## Problem requirements
Scan the entries below for the word "Sleep", then copy each line that holds it.

*** Opening Recorded data ***

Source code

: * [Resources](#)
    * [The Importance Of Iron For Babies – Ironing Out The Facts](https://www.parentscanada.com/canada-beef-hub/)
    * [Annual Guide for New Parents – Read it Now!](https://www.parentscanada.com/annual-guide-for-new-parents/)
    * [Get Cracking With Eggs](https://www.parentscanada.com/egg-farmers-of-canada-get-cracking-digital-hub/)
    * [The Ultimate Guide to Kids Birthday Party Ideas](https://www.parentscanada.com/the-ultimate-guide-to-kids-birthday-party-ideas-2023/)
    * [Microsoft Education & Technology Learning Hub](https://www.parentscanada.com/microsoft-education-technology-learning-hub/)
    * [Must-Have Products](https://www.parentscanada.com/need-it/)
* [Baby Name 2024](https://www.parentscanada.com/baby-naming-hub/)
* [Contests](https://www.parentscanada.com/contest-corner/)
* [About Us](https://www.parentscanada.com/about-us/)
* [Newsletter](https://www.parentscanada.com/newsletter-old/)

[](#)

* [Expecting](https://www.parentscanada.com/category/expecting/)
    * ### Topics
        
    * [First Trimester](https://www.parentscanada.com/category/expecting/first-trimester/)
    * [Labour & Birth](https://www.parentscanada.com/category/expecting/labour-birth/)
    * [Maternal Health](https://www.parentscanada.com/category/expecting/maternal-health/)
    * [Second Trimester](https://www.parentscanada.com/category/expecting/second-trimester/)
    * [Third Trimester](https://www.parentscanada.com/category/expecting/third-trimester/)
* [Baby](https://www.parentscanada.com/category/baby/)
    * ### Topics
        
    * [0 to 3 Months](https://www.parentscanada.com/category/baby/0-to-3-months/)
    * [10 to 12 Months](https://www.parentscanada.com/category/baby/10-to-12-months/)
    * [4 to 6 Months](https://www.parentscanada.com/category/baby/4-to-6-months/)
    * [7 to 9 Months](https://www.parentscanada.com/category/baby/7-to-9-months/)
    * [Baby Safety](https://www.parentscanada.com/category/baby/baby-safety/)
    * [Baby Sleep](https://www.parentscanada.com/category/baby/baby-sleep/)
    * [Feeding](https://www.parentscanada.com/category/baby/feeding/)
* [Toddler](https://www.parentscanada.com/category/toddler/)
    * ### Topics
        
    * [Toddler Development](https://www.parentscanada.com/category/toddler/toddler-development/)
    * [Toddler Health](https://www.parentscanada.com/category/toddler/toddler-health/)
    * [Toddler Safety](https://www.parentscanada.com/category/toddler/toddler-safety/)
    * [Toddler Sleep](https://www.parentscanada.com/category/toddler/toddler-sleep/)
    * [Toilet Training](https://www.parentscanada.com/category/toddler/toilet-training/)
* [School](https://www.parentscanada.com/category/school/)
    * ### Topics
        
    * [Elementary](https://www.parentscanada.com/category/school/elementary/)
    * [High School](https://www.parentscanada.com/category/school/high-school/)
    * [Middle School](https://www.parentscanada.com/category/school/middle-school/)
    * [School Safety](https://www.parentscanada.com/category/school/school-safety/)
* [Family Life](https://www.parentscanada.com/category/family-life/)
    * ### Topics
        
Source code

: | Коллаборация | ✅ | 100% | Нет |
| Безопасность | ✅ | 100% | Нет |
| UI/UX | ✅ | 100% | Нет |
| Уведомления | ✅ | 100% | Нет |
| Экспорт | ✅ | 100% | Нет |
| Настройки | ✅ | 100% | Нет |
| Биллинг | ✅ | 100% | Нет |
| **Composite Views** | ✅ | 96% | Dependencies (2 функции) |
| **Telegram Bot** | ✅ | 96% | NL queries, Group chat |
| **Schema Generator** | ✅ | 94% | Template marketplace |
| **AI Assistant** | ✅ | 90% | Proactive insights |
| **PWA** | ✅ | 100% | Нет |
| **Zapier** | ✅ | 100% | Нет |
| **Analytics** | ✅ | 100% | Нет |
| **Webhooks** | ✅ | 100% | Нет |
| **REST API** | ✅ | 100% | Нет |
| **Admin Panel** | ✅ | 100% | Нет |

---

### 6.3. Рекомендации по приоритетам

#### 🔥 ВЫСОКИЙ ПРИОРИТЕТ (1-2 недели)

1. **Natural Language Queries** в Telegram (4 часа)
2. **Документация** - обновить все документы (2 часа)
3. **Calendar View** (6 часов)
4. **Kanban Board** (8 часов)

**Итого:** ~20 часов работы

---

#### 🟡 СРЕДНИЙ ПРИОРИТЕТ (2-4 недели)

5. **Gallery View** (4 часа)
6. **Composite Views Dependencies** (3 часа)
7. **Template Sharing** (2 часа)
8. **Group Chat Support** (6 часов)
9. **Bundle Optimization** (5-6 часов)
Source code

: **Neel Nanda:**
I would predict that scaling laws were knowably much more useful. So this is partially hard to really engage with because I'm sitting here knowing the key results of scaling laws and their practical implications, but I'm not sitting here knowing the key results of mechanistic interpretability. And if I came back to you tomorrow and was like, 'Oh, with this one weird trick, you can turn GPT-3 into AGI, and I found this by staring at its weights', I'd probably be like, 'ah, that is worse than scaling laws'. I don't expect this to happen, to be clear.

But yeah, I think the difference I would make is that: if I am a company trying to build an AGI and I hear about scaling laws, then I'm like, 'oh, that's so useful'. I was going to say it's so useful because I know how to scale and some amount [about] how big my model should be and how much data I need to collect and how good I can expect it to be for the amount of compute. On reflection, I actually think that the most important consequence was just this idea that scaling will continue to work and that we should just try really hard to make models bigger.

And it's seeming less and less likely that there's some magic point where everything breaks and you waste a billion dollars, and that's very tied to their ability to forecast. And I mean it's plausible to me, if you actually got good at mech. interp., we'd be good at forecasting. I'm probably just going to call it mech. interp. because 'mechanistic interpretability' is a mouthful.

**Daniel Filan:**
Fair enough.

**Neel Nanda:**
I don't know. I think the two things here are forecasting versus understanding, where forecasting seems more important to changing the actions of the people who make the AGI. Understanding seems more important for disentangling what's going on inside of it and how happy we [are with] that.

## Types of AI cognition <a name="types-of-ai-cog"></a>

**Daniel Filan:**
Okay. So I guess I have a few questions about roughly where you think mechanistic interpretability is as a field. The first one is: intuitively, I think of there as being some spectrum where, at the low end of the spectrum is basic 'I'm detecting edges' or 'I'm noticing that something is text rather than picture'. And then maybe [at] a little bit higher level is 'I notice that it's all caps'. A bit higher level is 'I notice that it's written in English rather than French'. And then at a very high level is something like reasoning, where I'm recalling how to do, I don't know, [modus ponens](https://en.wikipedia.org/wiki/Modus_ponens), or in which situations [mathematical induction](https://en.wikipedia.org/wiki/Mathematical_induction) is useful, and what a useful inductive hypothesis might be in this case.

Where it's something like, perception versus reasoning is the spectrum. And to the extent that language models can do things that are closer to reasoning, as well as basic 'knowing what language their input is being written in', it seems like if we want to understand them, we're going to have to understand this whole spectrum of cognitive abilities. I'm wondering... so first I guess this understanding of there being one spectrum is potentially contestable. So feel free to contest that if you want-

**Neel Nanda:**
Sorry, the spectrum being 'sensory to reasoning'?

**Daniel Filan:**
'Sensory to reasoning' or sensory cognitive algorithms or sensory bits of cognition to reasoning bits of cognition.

*** Closing Recorded data ***

## Response
    * [Baby Sleep](https://www.parentscanada.com/category/baby/baby-sleep/)
    * [Toddler Sleep](https://www.parentscanada.com/category/toddler/toddler-sleep/)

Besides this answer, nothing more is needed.